At issue is the valuation of Essar’s 33% stake in the company. Vodafone paid $11.1 billion in 2007 for a 67% stake in the firm.
Vodafone and Essar have locked horns in recent days over the Indian group’s move to merge a firm that owns an indirect 11% in their mobile joint venture with another Essar group firm, India Securities Ltd (ISL).
In a statement on Friday, Essar group said Vodafone’s objection to the merger between two Essar group firms were “motivated and factually incorrect” and that Vodafone was preventing discovery of the fair market value of Vodafone Essar.
“Vodafone is attempting to force Essar out of the company and own 100% of the Vodafone Essar at an artificially depressed value,” Essar group said.
Vodafone declined to give an immediate response, when reached in London.
Under Indian rules, Vodafone needs to have an Indian partner as foreign holding in telecom firms is capped at 74%.
Vodafone has said ISL was a “highly illiquid vehicle” and its value may be inaccurately used to calculate the value of the joint venture, Vodafone Essar.
But Essar said under their agreement the fair market value of the venture has to be determined by three international investment banks.
“If the market value being discovered by the merger were to be manipulated and artificial, as Vodafone claims, the investment banks would naturally ignore that value when making their determination,” it said.
Essar also said last year it wanted to list Vodafone Essar by offering its shares through an initial public offer but Vodafone “ensured that the IPO did not go through and no market value could be established”.
It did not explain how.
Vodafone entered the Indian market in 2007 by taking a 67% controlling stake in Hutchison Whampoa Ltd’s mobile business in India, in which Essar had been a partner.
The deal gave Essar the option to sell its entire 33% stake for $5 billion by May 2011, or part of it at a market-determined price.

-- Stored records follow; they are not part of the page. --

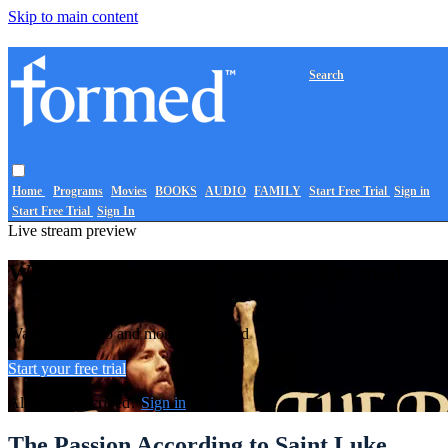
Skip to main content
Search
Home
Programs
Movies
BOOKS
AUDIO
FAMILY
Start Free Trial
Sign in
Start Free Trial
Sign In
Live stream preview
Watch this video and more on Formed
Watch this video and more on Formed
Start your free trial
Already subscribed?
Sign in
The Passion According to Saint Luke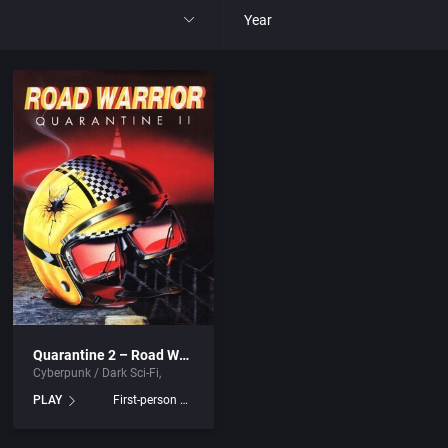
Year
All
1977
1980
1981
1982
park
1983
Quarantine 2 – Road Warrior
Cyberpunk / Dark Sci-Fi
t
1984
PLAY
First-person shooter
nga
1985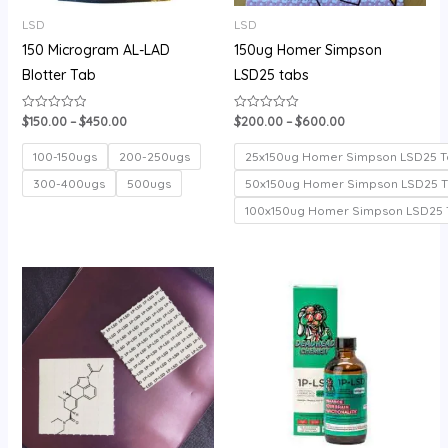
LSD
LSD
150 Microgram AL-LAD
150ug Homer Simpson
Blotter Tab
LSD25 tabs
$
150.00
–
$
450.00
$
200.00
–
$
600.00
Rated
Rated
0
0
out
out
of
of
100-150ugs
200-250ugs
25x150ug Homer Simpson LSD25 T
5
5
300-400ugs
500ugs
50x150ug Homer Simpson LSD25 
100x150ug Homer Simpson LSD25 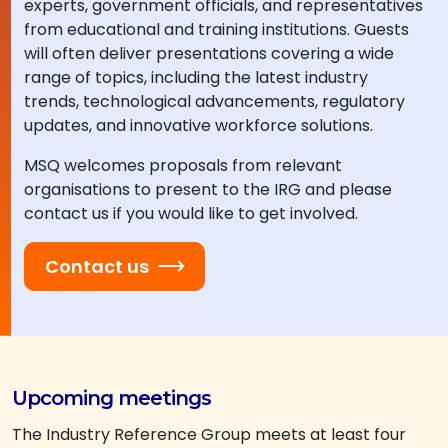
experts, government officials, and representatives
from educational and training institutions. Guests
will often deliver presentations covering a wide
range of topics, including the latest industry
trends, technological advancements, regulatory
updates, and innovative workforce solutions.
MSQ welcomes proposals from relevant
organisations to present to the IRG and please
contact us if you would like to get involved.
Contact us
Upcoming meetings
The Industry Reference Group meets at least four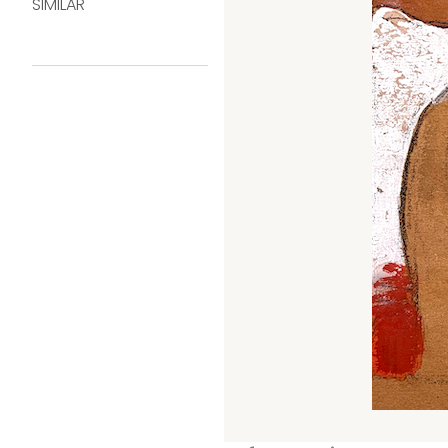
SIMILAR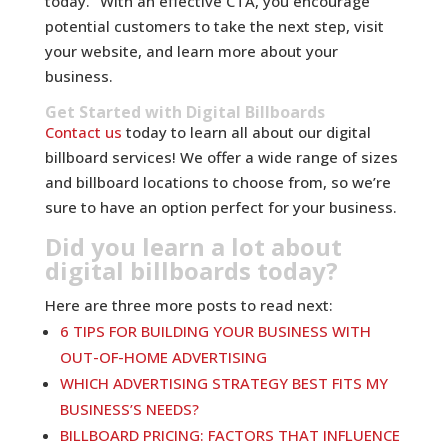
today.” With an effective CTA, you encourage
potential customers to take the next step, visit
your website, and learn more about your
business.
Get Started with Digital Billboards
Contact us
today to learn all about our digital
billboard services! We offer a wide range of sizes
and billboard locations to choose from, so we’re
sure to have an option perfect for your business.
Did you learn a lot about
digital billboards today?
Here are three more posts to read next:
6 TIPS FOR BUILDING YOUR BUSINESS WITH
OUT-OF-HOME ADVERTISING
WHICH ADVERTISING STRATEGY BEST FITS MY
BUSINESS’S NEEDS?
BILLBOARD PRICING: FACTORS THAT INFLUENCE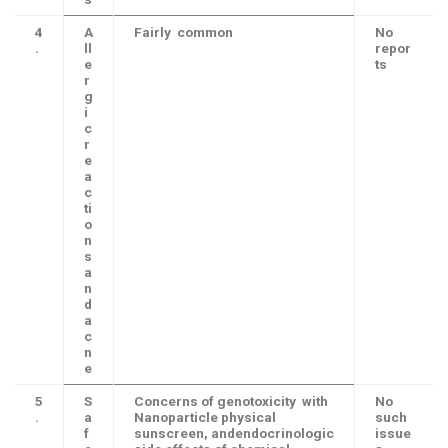
4
A
Fairly common
No
.
ll
repor
e
ts
r
g
i
c
r
e
a
c
ti
o
n
s
a
n
d
a
c
n
e
5
S
Concerns of genotoxicity with
No
.
a
Nanoparticle physical
such
f
sunscreen, andendocrinologic
issue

Vodafone has an agreement with Essar that gives it first option to buy out the Indian company’s stake if some or all of the holding is put up for sale.
Vodafone has struggled in the fiercely-competitive Indian market and last year took a charge of £2.3 billion on the value of its Indian assets. The company is also fighting a long-running tax case in courts over its 2007 deal.
The friction with Essar group also comes at a time when Vodafone is in the process of simplifying its structure.
The British firm has sold its stake in China Mobileand has agreed to sell its interests in Japanese carrier Softbank.
Vodafone has said it was open to disposing of further assets it does not control and its 44% stake in SFR, its French joint venture with Vivendi, and its near 25% stake in Poland’s Polkomtel are expected to go next.